*** Opening of Record set ***
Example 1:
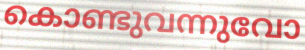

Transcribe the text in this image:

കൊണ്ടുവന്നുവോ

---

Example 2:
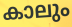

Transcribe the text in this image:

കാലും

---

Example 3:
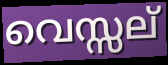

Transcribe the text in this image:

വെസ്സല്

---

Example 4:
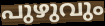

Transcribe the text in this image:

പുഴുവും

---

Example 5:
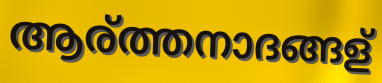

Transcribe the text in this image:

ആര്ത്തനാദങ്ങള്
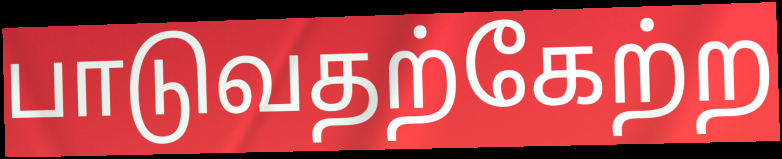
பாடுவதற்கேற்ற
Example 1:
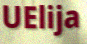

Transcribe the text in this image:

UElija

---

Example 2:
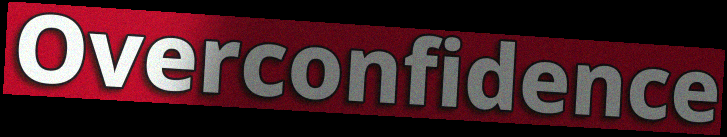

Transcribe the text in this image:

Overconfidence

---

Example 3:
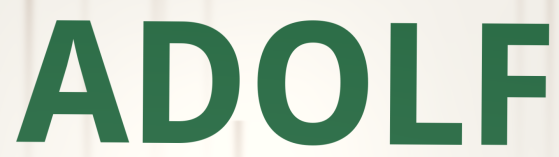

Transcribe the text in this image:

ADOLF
*** Close of Record set ***
◆ Task item ◆
Reproduce the data word for word, excluding its pictures.

◆ Result ◆
Example 1:

Transcribe the text in this image:

കൊണ്ടുവന്നുവോ

---

Example 2:

Transcribe the text in this image:

കാലും

---

Example 3:

Transcribe the text in this image:

വെസ്സല്

---

Example 4:

Transcribe the text in this image:

പുഴുവും

---

Example 5:

Transcribe the text in this image:

ആര്ത്തനാദങ്ങള്
பாடுவதற்கேற்ற
Example 1:

Transcribe the text in this image:

UElija

---

Example 2:

Transcribe the text in this image:

Overconfidence

---

Example 3:

Transcribe the text in this image:

ADOLF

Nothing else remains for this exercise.